Die Group-Services-Plattform soll nach Angabe des Vorstandsvorsitzenden als effizienter Servicedienstleister für interne Prozesse aufgestellt werden. Als ein wesentliches Element sieht er dabei die Einführung des neuen ERP/CRM-Systems. Im Geschäftsjahr 2022 wurden hier die Voraussetzungen für die weitere Implementierung in den einzelnen Gesellschaften geschaffen. Die Einführung von Group Services erfolgt im laufenden Jahr.

Bei der MSO-Plattform geht es um eine Erweiterung der bestehenden Infrastruktur und Plattform, um auch digitale Lösungen von DBS und Drittunternehmen anbieten zu können. Dieses Projekt wird 2023 starten. Im Jahr 2022 lag der Fokus in diesem Bereich noch auf der Integration der Neuerwerbung Azolver und dem weiteren Ausbau der Frankierlösungen.

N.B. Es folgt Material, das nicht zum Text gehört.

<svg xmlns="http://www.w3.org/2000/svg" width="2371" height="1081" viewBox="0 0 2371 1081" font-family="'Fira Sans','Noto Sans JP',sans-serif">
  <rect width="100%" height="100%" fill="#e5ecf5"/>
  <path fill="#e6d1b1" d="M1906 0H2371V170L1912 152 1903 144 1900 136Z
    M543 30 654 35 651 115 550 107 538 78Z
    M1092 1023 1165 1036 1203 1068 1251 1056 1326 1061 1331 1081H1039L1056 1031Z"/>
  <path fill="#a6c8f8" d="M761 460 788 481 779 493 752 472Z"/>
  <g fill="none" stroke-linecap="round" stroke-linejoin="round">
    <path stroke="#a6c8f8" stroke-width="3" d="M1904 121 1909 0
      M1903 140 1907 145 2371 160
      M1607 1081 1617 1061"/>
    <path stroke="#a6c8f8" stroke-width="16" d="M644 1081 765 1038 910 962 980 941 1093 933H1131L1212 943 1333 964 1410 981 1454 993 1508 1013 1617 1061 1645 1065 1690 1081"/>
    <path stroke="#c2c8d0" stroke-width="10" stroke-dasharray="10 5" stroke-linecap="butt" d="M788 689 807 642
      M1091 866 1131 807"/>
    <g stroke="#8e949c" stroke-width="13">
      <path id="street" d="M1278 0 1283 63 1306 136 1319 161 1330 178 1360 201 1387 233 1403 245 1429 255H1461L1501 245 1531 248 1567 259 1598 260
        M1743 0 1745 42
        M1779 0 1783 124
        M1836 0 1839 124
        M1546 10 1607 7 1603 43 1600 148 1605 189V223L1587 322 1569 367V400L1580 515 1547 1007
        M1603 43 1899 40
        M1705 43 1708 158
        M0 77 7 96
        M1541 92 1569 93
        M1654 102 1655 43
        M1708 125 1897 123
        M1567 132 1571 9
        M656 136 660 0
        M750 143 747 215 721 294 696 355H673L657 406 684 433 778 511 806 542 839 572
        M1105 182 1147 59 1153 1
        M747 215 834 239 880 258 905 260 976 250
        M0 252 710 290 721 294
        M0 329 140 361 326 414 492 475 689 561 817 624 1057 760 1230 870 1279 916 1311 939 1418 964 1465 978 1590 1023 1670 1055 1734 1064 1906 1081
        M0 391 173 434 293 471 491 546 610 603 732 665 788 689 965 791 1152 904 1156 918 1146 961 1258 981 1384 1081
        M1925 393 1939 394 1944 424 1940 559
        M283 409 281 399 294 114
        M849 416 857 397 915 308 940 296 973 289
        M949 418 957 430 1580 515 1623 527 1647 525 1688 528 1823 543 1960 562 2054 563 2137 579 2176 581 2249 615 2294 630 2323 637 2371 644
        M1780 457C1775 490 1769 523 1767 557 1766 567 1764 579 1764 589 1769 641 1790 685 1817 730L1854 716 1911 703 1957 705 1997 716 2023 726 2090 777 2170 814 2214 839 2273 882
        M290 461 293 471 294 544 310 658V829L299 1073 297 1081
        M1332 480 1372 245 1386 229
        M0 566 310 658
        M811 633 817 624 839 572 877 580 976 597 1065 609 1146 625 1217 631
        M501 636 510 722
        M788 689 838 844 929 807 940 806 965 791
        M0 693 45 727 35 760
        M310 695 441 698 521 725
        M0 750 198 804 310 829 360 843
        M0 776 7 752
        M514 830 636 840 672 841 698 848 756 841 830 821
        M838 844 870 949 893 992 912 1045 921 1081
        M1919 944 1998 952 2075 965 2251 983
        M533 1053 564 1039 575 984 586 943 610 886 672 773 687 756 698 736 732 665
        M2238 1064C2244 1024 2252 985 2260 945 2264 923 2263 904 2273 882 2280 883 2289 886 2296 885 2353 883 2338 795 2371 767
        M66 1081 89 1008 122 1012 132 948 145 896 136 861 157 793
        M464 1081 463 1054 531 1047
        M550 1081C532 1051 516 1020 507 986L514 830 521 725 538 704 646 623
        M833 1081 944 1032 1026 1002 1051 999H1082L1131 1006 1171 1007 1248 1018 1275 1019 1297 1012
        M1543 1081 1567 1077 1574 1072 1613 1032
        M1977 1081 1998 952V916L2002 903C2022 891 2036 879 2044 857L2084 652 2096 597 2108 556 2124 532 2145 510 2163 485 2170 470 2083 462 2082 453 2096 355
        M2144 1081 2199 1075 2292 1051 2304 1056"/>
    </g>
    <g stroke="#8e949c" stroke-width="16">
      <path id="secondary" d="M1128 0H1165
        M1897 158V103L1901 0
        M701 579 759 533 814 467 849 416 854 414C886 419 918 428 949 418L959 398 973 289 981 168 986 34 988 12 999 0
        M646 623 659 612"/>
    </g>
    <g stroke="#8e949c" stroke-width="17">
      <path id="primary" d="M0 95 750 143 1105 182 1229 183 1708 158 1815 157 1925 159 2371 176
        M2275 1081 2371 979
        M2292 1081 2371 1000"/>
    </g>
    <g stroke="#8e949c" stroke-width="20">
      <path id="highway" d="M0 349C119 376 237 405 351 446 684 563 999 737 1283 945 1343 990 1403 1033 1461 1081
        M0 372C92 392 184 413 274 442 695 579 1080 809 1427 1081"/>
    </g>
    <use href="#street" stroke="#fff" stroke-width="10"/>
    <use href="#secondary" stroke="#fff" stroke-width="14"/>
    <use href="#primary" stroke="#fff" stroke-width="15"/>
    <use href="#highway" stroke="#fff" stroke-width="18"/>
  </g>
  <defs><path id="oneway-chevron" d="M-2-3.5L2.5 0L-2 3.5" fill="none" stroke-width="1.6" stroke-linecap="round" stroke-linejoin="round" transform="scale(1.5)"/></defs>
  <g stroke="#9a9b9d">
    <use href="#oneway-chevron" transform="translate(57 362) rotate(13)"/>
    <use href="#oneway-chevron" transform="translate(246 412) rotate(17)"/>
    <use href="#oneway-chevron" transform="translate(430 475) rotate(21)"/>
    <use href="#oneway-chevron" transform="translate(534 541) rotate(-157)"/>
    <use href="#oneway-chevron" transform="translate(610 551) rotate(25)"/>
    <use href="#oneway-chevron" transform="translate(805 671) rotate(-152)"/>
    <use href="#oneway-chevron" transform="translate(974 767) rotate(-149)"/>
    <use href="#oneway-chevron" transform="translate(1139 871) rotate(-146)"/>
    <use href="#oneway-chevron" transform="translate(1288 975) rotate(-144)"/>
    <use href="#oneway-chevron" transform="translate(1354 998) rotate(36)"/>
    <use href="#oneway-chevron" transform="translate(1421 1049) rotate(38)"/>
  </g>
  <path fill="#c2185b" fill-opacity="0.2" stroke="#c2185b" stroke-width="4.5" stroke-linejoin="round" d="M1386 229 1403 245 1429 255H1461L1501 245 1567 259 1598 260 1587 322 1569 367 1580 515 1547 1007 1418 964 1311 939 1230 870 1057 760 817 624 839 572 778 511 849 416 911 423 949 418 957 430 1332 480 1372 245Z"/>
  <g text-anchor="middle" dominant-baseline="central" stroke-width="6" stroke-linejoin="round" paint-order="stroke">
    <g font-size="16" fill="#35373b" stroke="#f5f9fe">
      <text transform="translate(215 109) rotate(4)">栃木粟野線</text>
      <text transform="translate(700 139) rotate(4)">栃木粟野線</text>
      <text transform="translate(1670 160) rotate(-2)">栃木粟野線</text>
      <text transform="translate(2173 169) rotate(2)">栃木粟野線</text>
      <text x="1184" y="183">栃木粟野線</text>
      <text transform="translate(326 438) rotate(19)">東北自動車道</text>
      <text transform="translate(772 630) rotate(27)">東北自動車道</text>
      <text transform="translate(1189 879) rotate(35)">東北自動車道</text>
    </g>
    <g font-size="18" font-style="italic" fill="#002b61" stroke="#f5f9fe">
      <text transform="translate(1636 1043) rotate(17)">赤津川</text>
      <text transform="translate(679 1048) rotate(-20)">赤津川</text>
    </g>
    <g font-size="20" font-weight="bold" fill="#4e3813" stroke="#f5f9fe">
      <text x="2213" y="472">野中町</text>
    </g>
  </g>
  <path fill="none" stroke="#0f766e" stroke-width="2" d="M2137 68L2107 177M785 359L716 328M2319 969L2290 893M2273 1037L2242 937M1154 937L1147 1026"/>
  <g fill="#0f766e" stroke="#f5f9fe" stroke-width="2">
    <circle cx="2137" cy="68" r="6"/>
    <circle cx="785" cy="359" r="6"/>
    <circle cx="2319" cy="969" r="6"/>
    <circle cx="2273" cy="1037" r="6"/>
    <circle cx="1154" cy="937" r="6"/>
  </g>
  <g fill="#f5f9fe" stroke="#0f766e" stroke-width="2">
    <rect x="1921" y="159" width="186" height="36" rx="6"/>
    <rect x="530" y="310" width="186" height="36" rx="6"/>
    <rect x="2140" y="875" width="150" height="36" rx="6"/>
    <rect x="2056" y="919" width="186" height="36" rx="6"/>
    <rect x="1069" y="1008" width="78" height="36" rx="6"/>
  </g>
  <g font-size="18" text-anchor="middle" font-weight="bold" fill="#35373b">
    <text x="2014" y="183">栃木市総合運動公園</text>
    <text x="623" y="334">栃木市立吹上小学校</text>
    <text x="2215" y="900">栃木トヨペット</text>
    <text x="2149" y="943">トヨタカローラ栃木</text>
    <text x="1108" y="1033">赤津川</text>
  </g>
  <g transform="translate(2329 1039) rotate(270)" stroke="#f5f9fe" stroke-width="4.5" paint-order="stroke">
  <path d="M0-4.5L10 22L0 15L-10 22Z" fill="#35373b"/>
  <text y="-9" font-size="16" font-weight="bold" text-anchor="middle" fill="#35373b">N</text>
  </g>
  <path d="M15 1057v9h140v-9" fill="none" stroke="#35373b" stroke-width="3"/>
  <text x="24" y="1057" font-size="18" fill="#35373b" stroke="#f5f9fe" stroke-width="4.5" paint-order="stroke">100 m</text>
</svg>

Im Folgenden ging Herr Lind näher auf die Entwicklung in den einzelnen Geschäftsbereichen ein. Ein zentraler Baustein im Segment DBS ist das Document Workflow Management, in dem eingehende Dokumente und Informationen automatisiert erfasst und der Inhalt digital in die Workflows des Kunden integriert wird (Inputmanagement) sowie digitale Dokumente der Kunden mit datenbasierten Diensten erweitert und danach entweder digital oder als Brief versandt werden (Outputmanagement). Beide Bereiche profitieren davon, dass die Kunden diese Dienstleistungen stärker auslagern. Zudem steigt der Bedarf an Diensten, die stärker datengetrieben sind.

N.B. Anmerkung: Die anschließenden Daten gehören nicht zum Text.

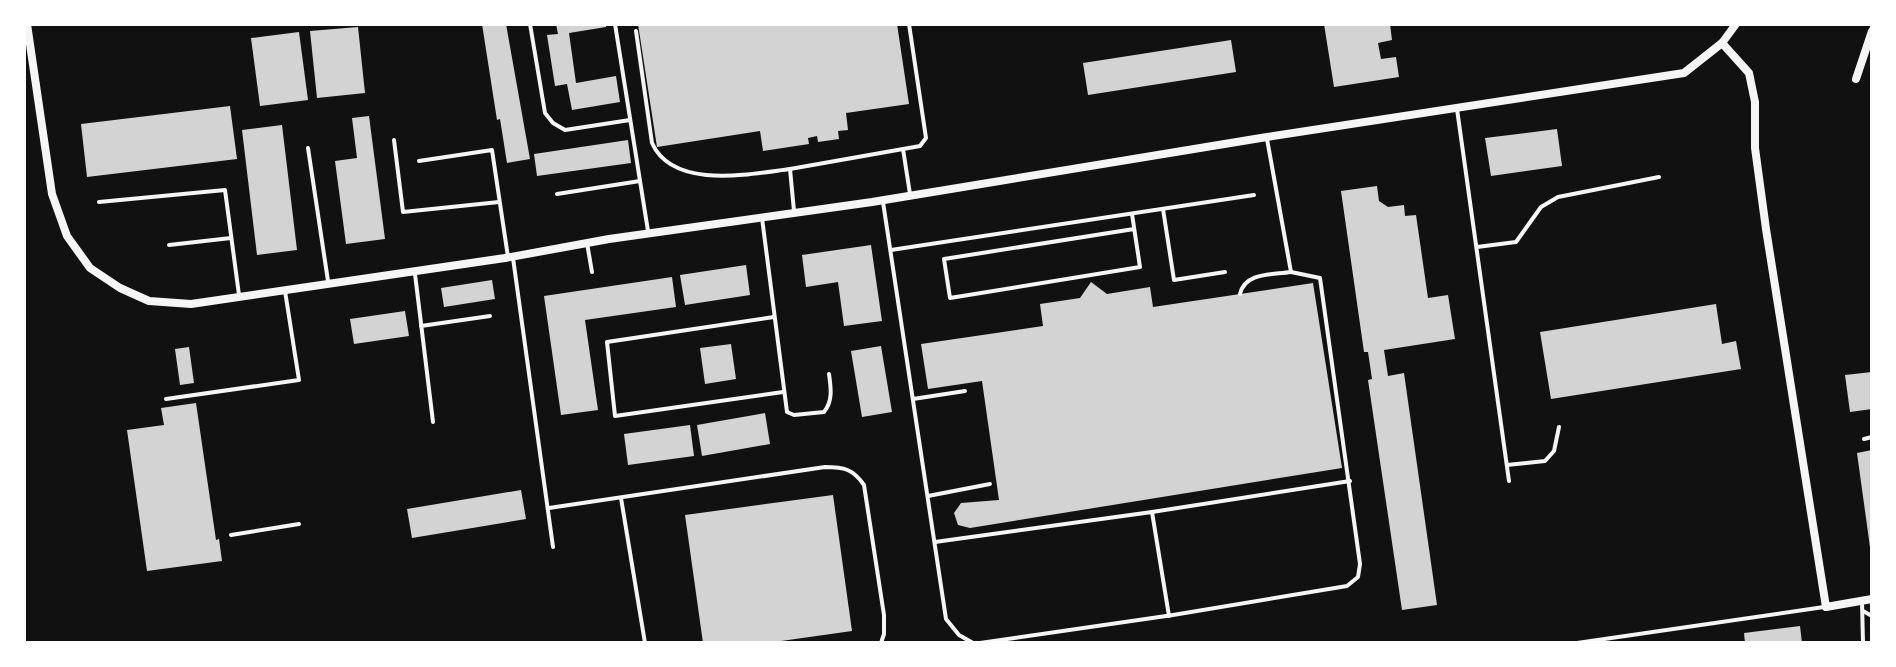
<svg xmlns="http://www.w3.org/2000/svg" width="1896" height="667" font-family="Inter,sans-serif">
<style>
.building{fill:#d3d3d3}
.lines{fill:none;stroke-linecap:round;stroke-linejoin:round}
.service{stroke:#f5f5f5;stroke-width:4}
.minor{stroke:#f5f5f5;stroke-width:8}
</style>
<rect width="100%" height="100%" fill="#111"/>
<g class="building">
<polygon points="482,24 506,24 530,159 507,163 500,119 497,120"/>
<polygon points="556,24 606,24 606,27 569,33 576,83 616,76 620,102 572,110 567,84 555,86 547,35 558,34"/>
<polygon points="638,24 897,24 909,104 846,113 848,130 838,131 839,139 818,142 817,136 808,138 809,144 763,151 760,131 657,147"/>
<polygon points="1324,24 1390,24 1392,40 1378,43 1381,59 1396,57 1399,77 1334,87"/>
<polygon points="358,27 365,93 317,98 310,31"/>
<polygon points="299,32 308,100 260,106 251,38"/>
<polygon points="1231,40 1236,72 1088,95 1083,63"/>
<polygon points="230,106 237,159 87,177 81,124"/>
<polygon points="369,116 385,239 346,244 335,161 357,158 352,118"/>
<polygon points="282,125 297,250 257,255 242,130"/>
<polygon points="1557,129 1562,166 1491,176 1485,138"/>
<polygon points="628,140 631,163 537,176 534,154"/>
<polygon points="1377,186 1379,201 1388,207 1404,205 1405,216 1416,215 1428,298 1448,295 1455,339 1384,350 1388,376 1404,373 1437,605 1402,610 1368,380 1372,379 1368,352 1364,352 1341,191"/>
<polygon points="871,245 882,321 844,326 838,282 806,287 802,255"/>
<polygon points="746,265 750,295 685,305 680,275"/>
<polygon points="672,277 676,307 585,320 598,410 561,415 544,296"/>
<polygon points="492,280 495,299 444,307 441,288"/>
<polygon points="1091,282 1107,294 1150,287 1153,307 1313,283 1342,468 970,528 958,525 954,513 961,503 999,500 982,381 928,389 921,344 1043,326 1040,304 1080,298"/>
<polygon points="1716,304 1722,344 1736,341 1741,369 1551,399 1540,332"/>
<polygon points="405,311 409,336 354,344 350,319"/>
<polygon points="731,344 736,379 705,384 700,348"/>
<polygon points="881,346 892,412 862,417 851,351"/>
<polygon points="189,347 194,383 180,385 175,349"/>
<polygon points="1872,372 1872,409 1850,412 1845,375"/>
<polygon points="196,403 216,540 219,539 222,561 147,571 127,430 164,425 161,408"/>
<polygon points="765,413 770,444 702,456 697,425"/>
<polygon points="690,425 694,456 628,465 624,434"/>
<polygon points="1872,450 1872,547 1870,547 1857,453"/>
<polygon points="521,490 526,519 412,538 407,509"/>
<polygon points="833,495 852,631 767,643 703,643 685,515"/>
<polygon points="1800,626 1802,643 1745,643 1744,633"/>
</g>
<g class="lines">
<g class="service">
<polyline points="530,24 545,113 553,123 565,130 630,120"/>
<polyline points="615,24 648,231"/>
<path d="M636,31L652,143C673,190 750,174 790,169L794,211"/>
<polyline points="1457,109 1509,481"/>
<polyline points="394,140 403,212 499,202"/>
<polyline points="308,148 328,281"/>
<polyline points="903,149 910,194"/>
<polyline points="419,161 492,150 508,257"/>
<polyline points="790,169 920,146 926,138 909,24"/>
<polyline points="557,194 640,181"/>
<polyline points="99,202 225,190 239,295"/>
<polyline points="883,202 946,619 959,635 973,643"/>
<polyline points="1163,209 1174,280 1225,272"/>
<polyline points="1132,214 1140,267 950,298 944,259 1134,229"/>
<path d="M762,218L787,412L794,415L824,412C833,401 831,388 829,374"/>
<polyline points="587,243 592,272"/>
<polyline points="169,245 231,238"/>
<polyline points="1477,247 1516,242 1541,207 1558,197 1659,177"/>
<polyline points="891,250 1254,195"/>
<polyline points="513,258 553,547"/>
<polyline points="415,274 433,422"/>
<path d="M1240,294C1245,272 1272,275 1291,272L1267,139"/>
<polyline points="774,317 607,342 615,416 783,392"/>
<polyline points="421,326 490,316"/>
<polyline points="166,399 299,380 285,291"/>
<polyline points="913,399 965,391"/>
<polyline points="1864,439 1872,437"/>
<polyline points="1507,465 1545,461 1554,451 1559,427"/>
<polyline points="928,496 990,484"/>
<polyline points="621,498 645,643"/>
<path d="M549,508L825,467C844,467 853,469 864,485L884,615V634L881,643"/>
<polyline points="1152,512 1169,616"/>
<polyline points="231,535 299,524"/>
<polyline points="935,542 1152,512 1350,481"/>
<polyline points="1862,602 1863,643"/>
<polyline points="1863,611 1872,616"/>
<polyline points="980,643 1173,615 1347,586 1358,577 1360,564 1320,278 1291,272"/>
<polyline points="1577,643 1824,607"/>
</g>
<g class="minor">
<polyline points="27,24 52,194 67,236 90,268 120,288 149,301 191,304 505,258 609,239 872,202 1267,137 1684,73 1722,43 1736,24"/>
<polyline points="1722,43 1749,73 1755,102 1755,148 1766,229 1826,607 1872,599"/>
<polyline points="1856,79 1872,31"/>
</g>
</g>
<rect width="1896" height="667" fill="none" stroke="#ffffff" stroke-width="52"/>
</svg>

Im Business Process Management & Automation, zu dem der Bereich digitale Signaturen mit der SaaS-basierten Lösung FP Sign zählt, wird ein Marktwachstum von über 30 Prozent erwartet. In diesem Geschäftsfeld gibt es eine Vielzahl von Anbietern. Nach Überzeugung von Herrn Lind konnte bei FP aber ein Weg gefunden werden, mit dem Wachstum realisiert werden kann, ohne gegen die großen Player konkurrieren zu müssen. Der Vorstand setzt auf ein einfach zu bedienendes Produkt, das den Großteil der üblichen Signatur-Funktionalitäten abdeckt, sowie einfach zu installierende Zusatzdienste. Zudem werden die Kunden eng in die Produktentwicklung eingebunden und die Preisstruktur ist transparent. Nicht zuletzt bietet FP eine europäische Alternative.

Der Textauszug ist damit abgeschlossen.